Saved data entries

★ ★ ★ ★ ★

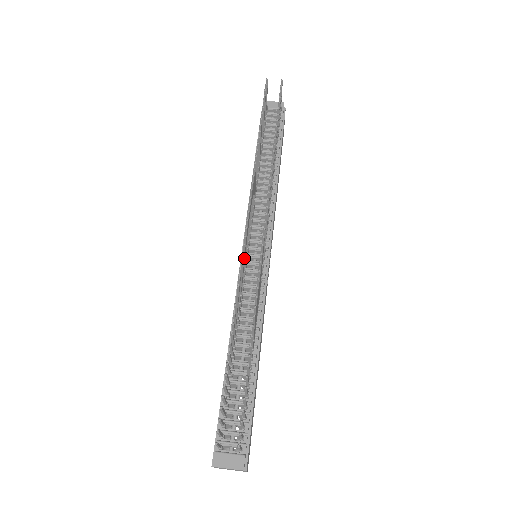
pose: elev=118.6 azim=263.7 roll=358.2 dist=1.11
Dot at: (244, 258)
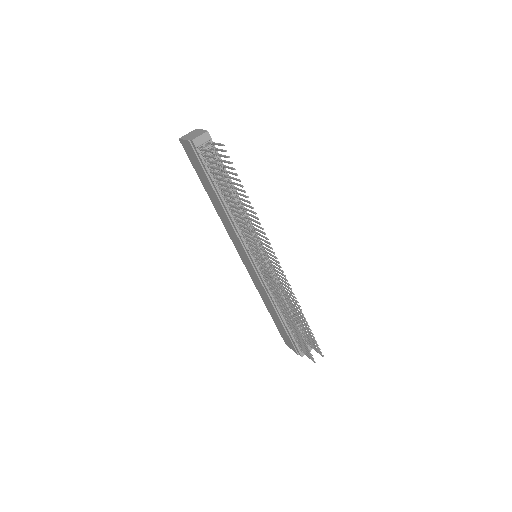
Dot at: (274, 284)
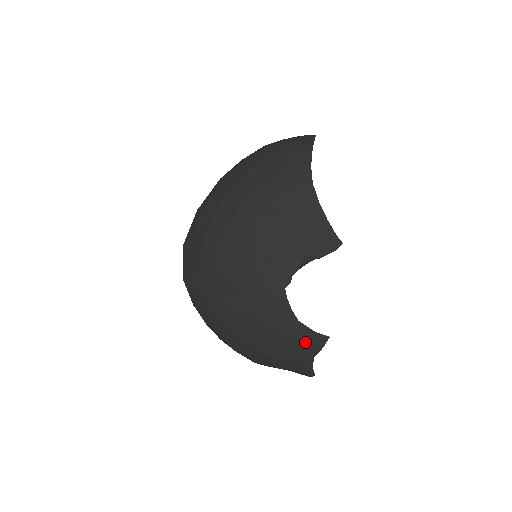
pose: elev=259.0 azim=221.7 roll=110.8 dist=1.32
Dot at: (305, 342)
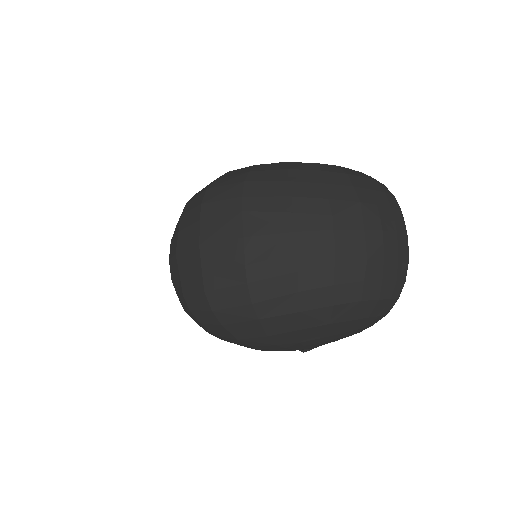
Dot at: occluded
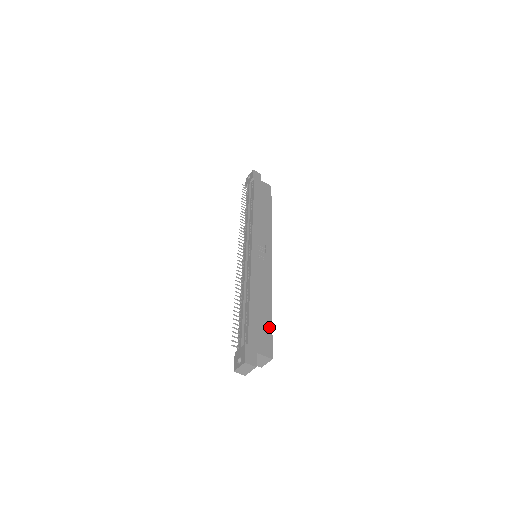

★ ★ ★ ★ ★

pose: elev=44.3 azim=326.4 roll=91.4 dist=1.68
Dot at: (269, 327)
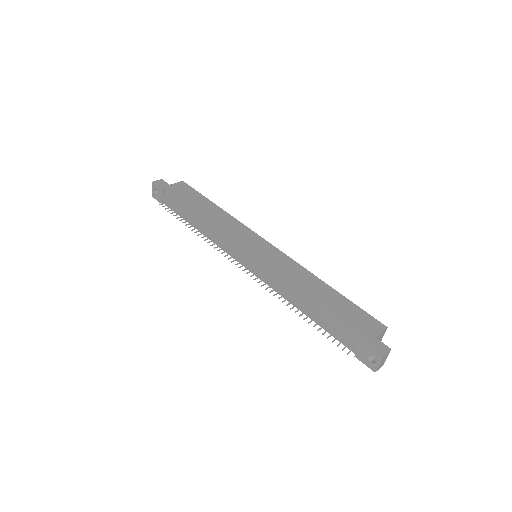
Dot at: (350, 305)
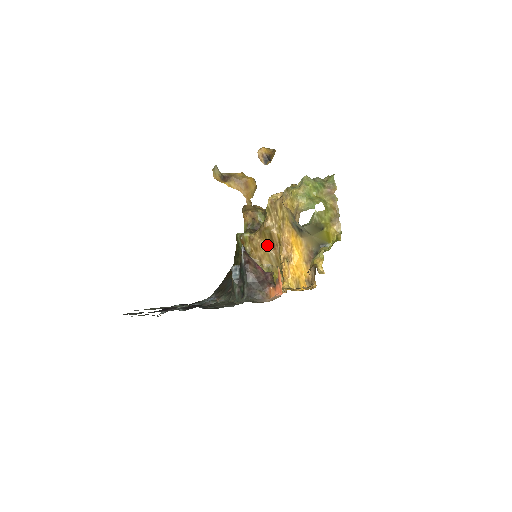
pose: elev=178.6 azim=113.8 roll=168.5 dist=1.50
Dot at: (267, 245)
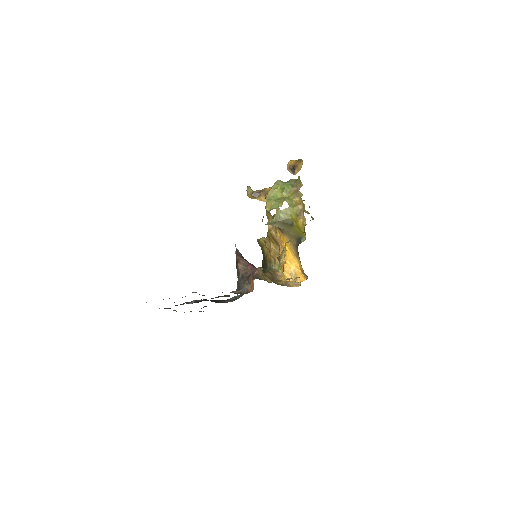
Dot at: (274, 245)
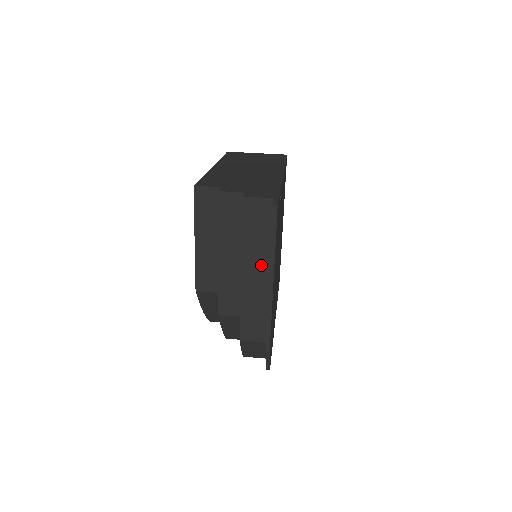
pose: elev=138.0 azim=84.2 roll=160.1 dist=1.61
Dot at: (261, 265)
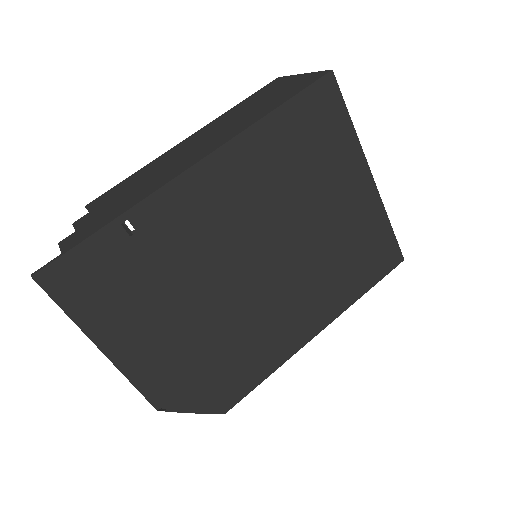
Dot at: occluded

★ ★ ★ ★ ★

EXERCISE DESCRIPTION -
Return every line in the records above that contains the string "dist", matching case exactly.

EXERCISE SOLUTION -
pose: elev=118.6 azim=263.7 roll=358.2 dist=1.11
pose: elev=259.0 azim=221.7 roll=110.8 dist=1.32
pose: elev=44.3 azim=326.4 roll=91.4 dist=1.68
pose: elev=178.6 azim=113.8 roll=168.5 dist=1.50
pose: elev=138.0 azim=84.2 roll=160.1 dist=1.61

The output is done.